As you know, St Therese died at the age of 24, having reached remarkable maturity in such a short time. And just about a month ago on April 16th, we celebrated the feast of St Bernadette of Lourdes who died at 35 and the fourth anniversary of Sr Clare Crockett who was called to the Lord aged 34. And on April 29th we remembered St Catherine of Siena who died when she was 33.

These are not plaster cast figures from the past whom we can admire. They are flesh and blood statements that ordinary people can do extraordinary things - and that all church renewal ultimately comes from the young, not from the old. My generation may have messed up many things as we stammered and stumbled through the end of one way of being Church. We may be a sort of sorbet generation between two strong courses. Or perhaps we are the springtime generation – pulling up the weeds, tilling the ground, sowing seed for a future that we will probably not see. But if we are not courageous workers, trusting in the Lord of the harvest, then we will have failed in our mission. Our job is to hold the ground so that new shoots of God-given renewal can spring up, as they have always done.

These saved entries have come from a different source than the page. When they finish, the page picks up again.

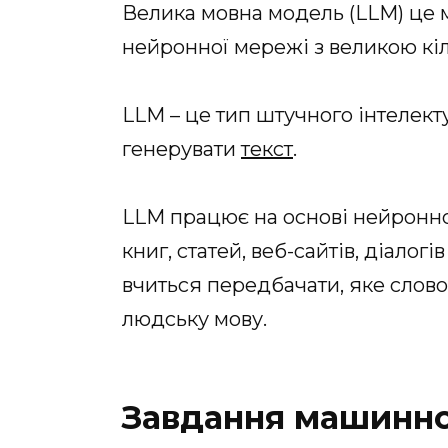
Велика мовна модель (LLM) це 
нейронної мережі з великою кіл
LLM – це тип штучного інтелекту
генерувати
текст
.
LLM працює на основі нейронної
книг, статей, веб-сайтів, діалогі
вчиться передбачати, яке слово 
людську мову.
Завдання машинно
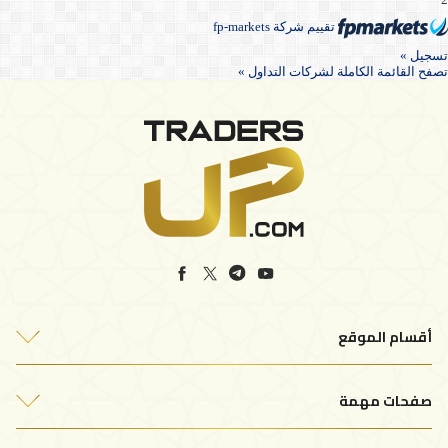
تقييم شركة fp-markets
تسجيل »
تصفح القائمة الكاملة لشركات التداول »
أقسام الموقع
أفضل شركات التداول
صفحات مهمة
التحليلات الفنية
من نحن
مقالات التداول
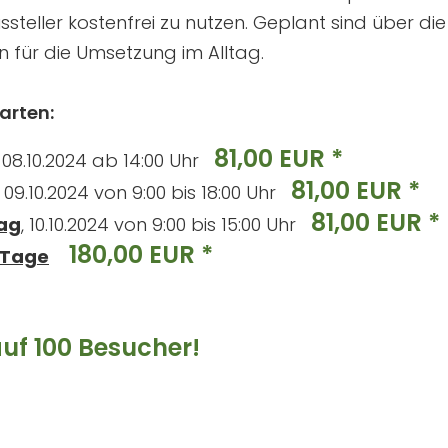
ssteller kostenfrei zu nutzen. Geplant sind über d
n für die Umsetzung im Alltag.
arten:
81,00 EUR *
, 08.10.2024 ab 14:00 Uhr
81,00 EUR *
, 09.10.2024 von 9:00 bis 18:00 Uhr
81,00 EUR *
ag
, 10.10.2024 von 9:00 bis 15:00 Uhr
180,00 EUR *
i Tage
uf 100 Besucher!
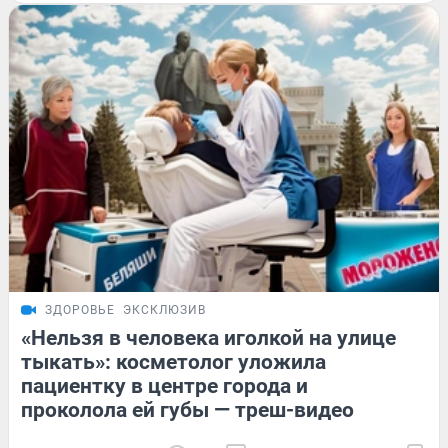
ЗДОРОВЬЕ
ЭКСКЛЮЗИВ
«Нельзя в человека иголкой на улице
тыкать»: косметолог уложила
пациентку в центре города и
проколола ей губы — треш-видео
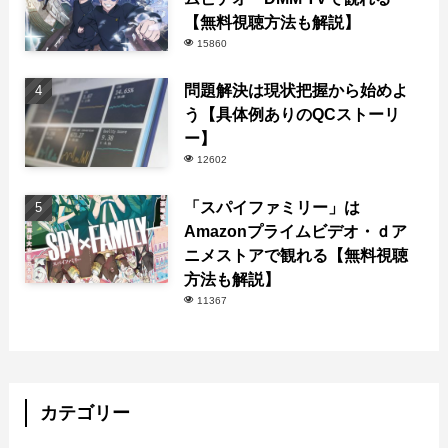
【無料視聴方法も解説】
15860
問題解決は現状把握から始めよ
う【具体例ありのQCストーリ
ー】
12602
「スパイファミリー」は
Amazonプライムビデオ・ｄア
ニメストアで観れる【無料視聴
方法も解説】
11367
カテゴリー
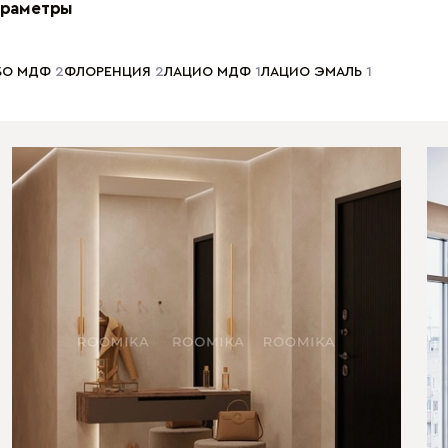
раметры
БО МДФ
2
ФЛОРЕНЦИЯ
2
ЛАЦИО МДФ
1
ЛАЦИО ЭМАЛЬ
1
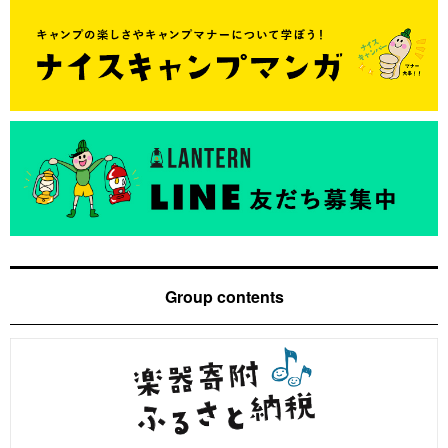
Group contents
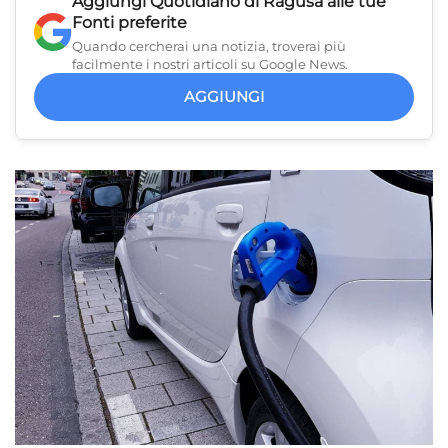
Aggiungi
Quotidiano di Ragusa
alle tue
Fonti preferite
Quando cercherai una notizia, troverai più
facilmente i nostri articoli su Google News.
AGGIUNGI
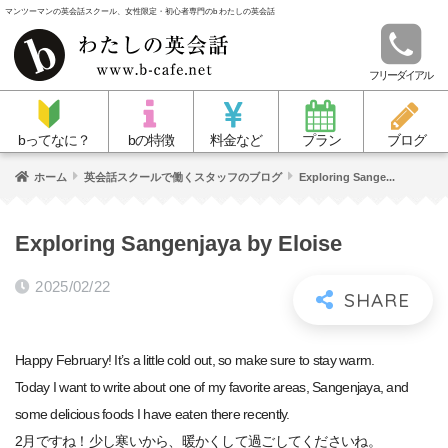
マンツーマンの英会話スクール、女性限定・初心者専門のb わたしの英会話
フリーダイアル
bってなに？
bの特徴
料金など
プラン
ブログ
ホーム
英会話スクールで働くスタッフのブログ
Exploring Sange...
Exploring Sangenjaya by Eloise
2025/02/22
Happy February! It’s a little cold out, so make sure to stay warm.
Today I want to write about one of my favorite areas, Sangenjaya, and
some delicious foods I have eaten there recently.
2月ですね！少し寒いから、暖かくして過ごしてくださいね。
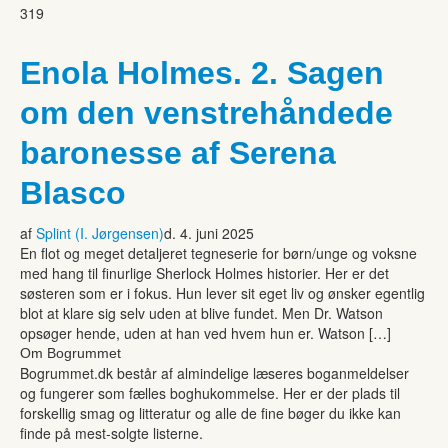
319
Enola Holmes. 2. Sagen
om den venstrehåndede
baronesse af Serena
Blasco
af
Splint (I. Jørgensen)
d. 4. juni 2025
En flot og meget detaljeret tegneserie for børn/unge og voksne
med hang til finurlige Sherlock Holmes historier. Her er det
søsteren som er i fokus. Hun lever sit eget liv og ønsker egentlig
blot at klare sig selv uden at blive fundet. Men Dr. Watson
opsøger hende, uden at han ved hvem hun er. Watson […]
Om Bogrummet
Bogrummet.dk består af almindelige læseres boganmeldelser
og fungerer som fælles boghukommelse. Her er der plads til
forskellig smag og litteratur og alle de fine bøger du ikke kan
finde på mest-solgte listerne.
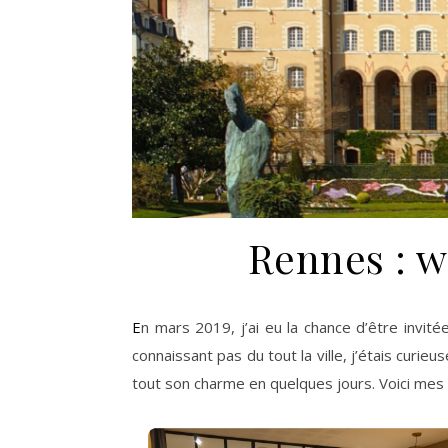
Rennes : w
En mars 2019, j’ai eu la chance d’être invitée
connaissant pas du tout la ville, j’étais curieus
tout son charme en quelques jours. Voici mes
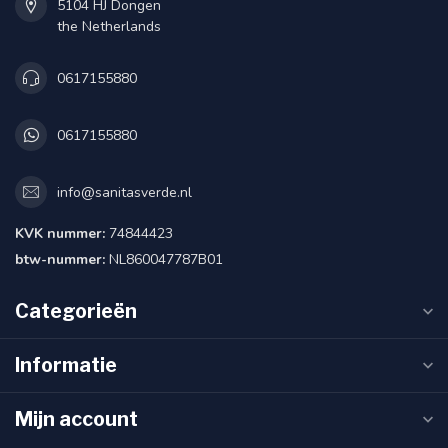
5104 HJ Dongen
the Netherlands
0617155880
0617155880
info@sanitasverde.nl
KVK nummer:
74844423
btw-nummer:
NL860047787B01
Categorieën
Informatie
Mijn account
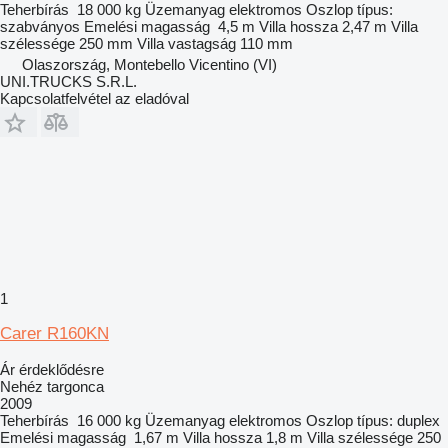
Teherbírás
18 000 kg
Üzemanyag
elektromos
Oszlop típus:
szabványos
Emelési magasság
4,5 m
Villa hossza
2,47 m
Villa
szélessége
250 mm
Villa vastagság
110 mm
Olaszország, Montebello Vicentino (VI)
UNI.TRUCKS S.R.L.
Kapcsolatfelvétel az eladóval
1
Carer R160KN
Ár érdeklődésre
Nehéz targonca
2009
Teherbírás
16 000 kg
Üzemanyag
elektromos
Oszlop típus:
duplex
Emelési magasság
1,67 m
Villa hossza
1,8 m
Villa szélessége
250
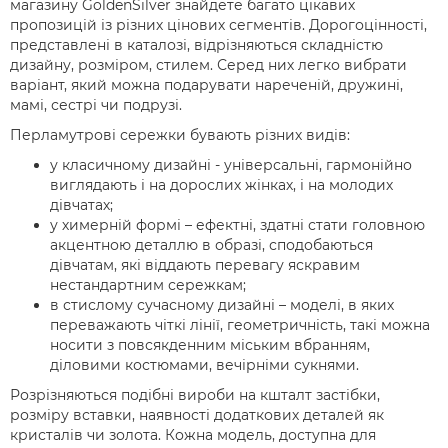
магазину GoldenSilver знайдете багато цікавих
пропозицій із різних цінових сегментів. Дорогоцінності,
представлені в каталозі, відрізняються складністю
дизайну, розміром, стилем. Серед них легко вибрати
варіант, який можна подарувати нареченій, дружині,
мамі, сестрі чи подрузі.
Перламутрові сережки бувають різних видів:
у класичному дизайні - універсальні, гармонійно
виглядають і на дорослих жінках, і на молодих
дівчатах;
у химерній формі – ефектні, здатні стати головною
акцентною деталлю в образі, сподобаються
дівчатам, які віддають перевагу яскравим
нестандартним сережкам;
в стислому сучасному дизайні – моделі, в яких
переважають чіткі лінії, геометричність, такі можна
носити з повсякденним міським вбранням,
діловими костюмами, вечірніми сукнями.
Розрізняються подібні вироби на кшталт застібки,
розміру вставки, наявності додаткових деталей як
кристалів чи золота. Кожна модель, доступна для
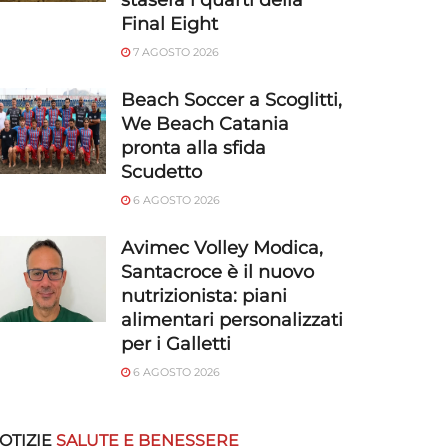
stasera i quarti della
Final Eight
7 AGOSTO 2026
Beach Soccer a Scoglitti,
We Beach Catania
pronta alla sfida
Scudetto
6 AGOSTO 2026
Avimec Volley Modica,
Santacroce è il nuovo
nutrizionista: piani
alimentari personalizzati
per i Galletti
6 AGOSTO 2026
OTIZIE
SALUTE E BENESSERE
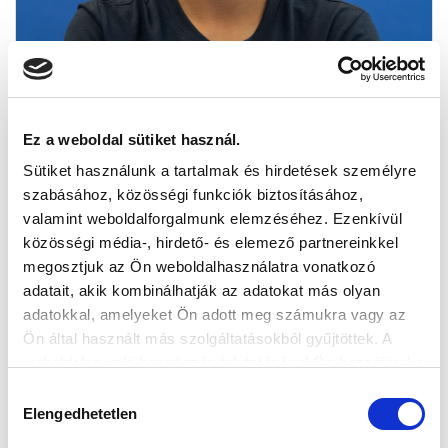
Ez a weboldal sütiket használ.
Sütiket használunk a tartalmak és hirdetések személyre
szabásához, közösségi funkciók biztosításához,
valamint weboldalforgalmunk elemzéséhez. Ezenkívül
közösségi média-, hirdető- és elemező partnereinkkel
megosztjuk az Ön weboldalhasználatra vonatkozó
adatait, akik kombinálhatják az adatokat más olyan
adatokkal, amelyeket Ön adott meg számukra vagy az
Ön által használt más szolgáltatásokból gyűjtöttek. A
weboldalon való böngészés folytatásával Ön hozzájárul a
TAGYI
sütik használatához.
Hozzájárulás
VIVIEN
Elengedhetetlen
kiválasztása
U19 VEZETŐEDZŐ, VIDEÓELEMZŐ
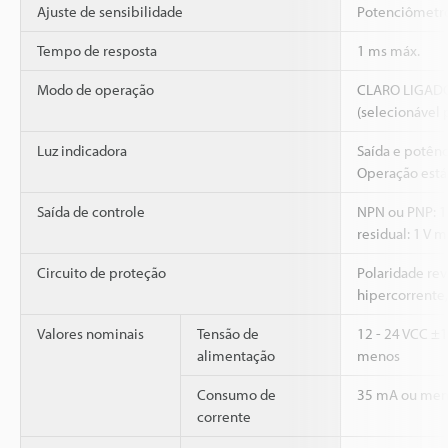
Ajuste de sensibilidade
Potenciômetro 
Tempo de resposta
1 ms máx.
Modo de operação
CLARO LIGAD
(selecionável 
Luz indicadora
Saída e potênc
Operação está
Saída de controle
NPN ou PNP: 1
residual: 1 V m
Circuito de proteção
Polaridade rev
hipercorrente,
Valores nominais
Tensão de
12 - 24 VCC ±1
alimentação
menos
Consumo de
35 mA ou men
corrente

Down through history, young people have given all for Christ. We easily think of Columba, Columbanus, Francis, Dominic, Ignatius, Edmund Rice and waves of Irish missionaries in every generation. But while men may have championed truth and mission, women have been champions of the God of tenderness. Great strong women figures have included Brigid and the Irish women saints, young St Clare of Assisi, St Catherine of Siena, St Therese, and founders of religious families such as Catherine McAuley who gave us the Sisters of Mercy. Most of the creative and rebellious initiatives in education and health care came from dedicated women whose passion would not allow them to merely serve the past, its assumptions and its structures.

In his document to young people of this generation Pope Francis issued a number of strong challenges. His words are especially valid now that this pandemic has opened the door to a new way of being society and Church. He wrote to young people just over 12 month ago,

Avoid the paralysis of the living dead, who have no life because they are afraid to take risks, to make mistakes or to persevere in their commitments… Don't go through life anaesthetised or approach the world like tourists…. Please, don't take early retirement. (Christus Vivit 142-3)

That is what young saints in every generation have always done. In the ashes of collapsed certainties, they have seen a rich soil for new life. In this pandemic, more space has been created for silence where young people can hear better where their hearts are calling them, where they can be true to themselves, where they can become who God calls them to be and not merely a copy of someone else. Those great young saints from the church's history have been able to blend silence and prayer with mission and passion.

Can I invite you to pray at the end of this novena that our Church communities will go beyond asking "How can we hand on faith to young people?" – important though that question may be – and also ask "How can we of this generation help our young people to renew the Church?". From the young man Jesus and his young followers to new saints of the recent centuries and decades, Resurrection has come from the most unlikely of places, where many people had expected to see only the dead bones of their dreams. Young people have always rebelled at what offers them not nourishment buy candyfloss. As Pope Francis wrote, Christus Vivit – Christ is alive. The Little Flower knew that. And that was why she blossomed, quietly in her own short lifetime and powerfully since her death. Holiness is not just for the end of life. Holiness is a call to young people of all ages. It bursts into the globalisation of superficiality, into the culture of the helpless, couch potato consumer, into the culture of death that pretends that the lonely individual must be the master of life and death, the author of all truth but ultimately signifying nothing.

Can we find ways to till the ground to let new little flowers bloom in our garden? That has always been God's little way. Following it can make saints of us all.